Donnerstag, 3. April 2014

Eine Komödie über Schein und Sein: Das Backsteintheater und sein Regisseur Heribert Lochthove übersetzten Molieres Schauspiel Tartuffe sehr ambitioniert ins Hier und Heute

Die Perücken erinnern an Molière. Ansonsten lassen die Backstein-Schauspieler vergessen, dass Tartuffe, seine Komödie um Schein, Sein und die zweifelhafte Kunst der Blendung schon 350 Jahre alt ist.

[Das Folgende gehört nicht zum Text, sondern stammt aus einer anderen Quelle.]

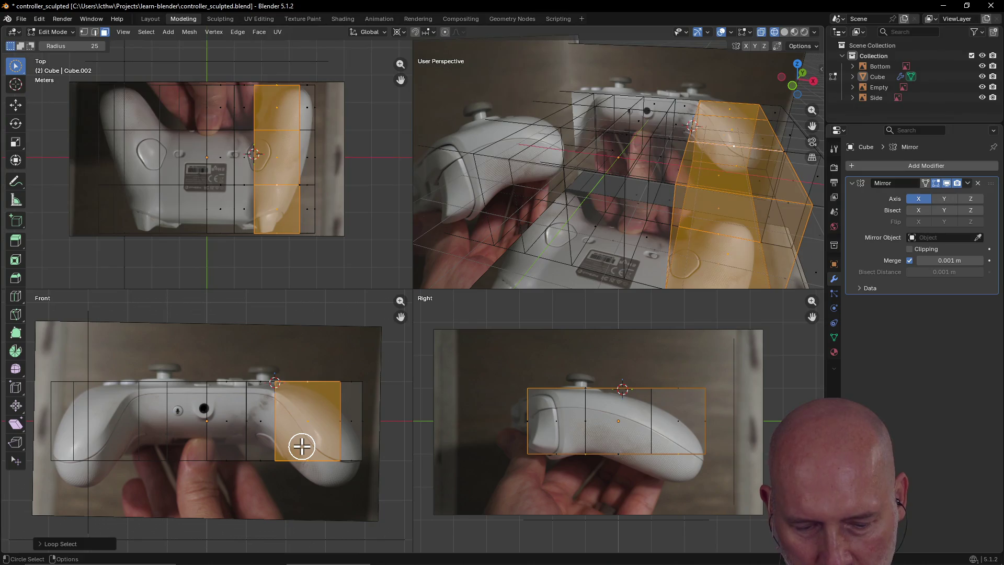
# - Loop-cut a vertical edge loop slid toward the right grip's end, then deselect it
pyautogui.press('ctrl+r')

Habitus, Sprache und die Musik, zu der getanzt wird, erinnern über weite Strecken eher an Gegenwärtiges als an Vergangenes.


Das ist von Regisseur Heribert Lochthove auch so gewollt und wird dadurch unterstrichen, dass er in einer Videoeinspielung die Schauspieler ohne ihre Kostüm in die Rolle ihrer Charaktere schlüpfen und im Stile einer Doku-Soap erklären lässt, warum ihnen der scheinheilige Tartuffe auf die Nerven geht.

Wer nach der Berichten über den Spielverderber, der im Namen Gottes keinen Spaß versteht, geschweige denn, ihn anderen gönnt, einen predigenden Frömmler im weiten Gewand erwartet, wird ein zweites Mal überrascht und in die Gegenwart zurückgeholt.

Tartuffe tritt, sehr einnehmend und glaubwürdig von Katharina Schallenberg verkörpert, als Motivationstrainer auf, wie man ihn aus zweifelhaften Verkaufs- und Persönlichkeitsseminaren kennt.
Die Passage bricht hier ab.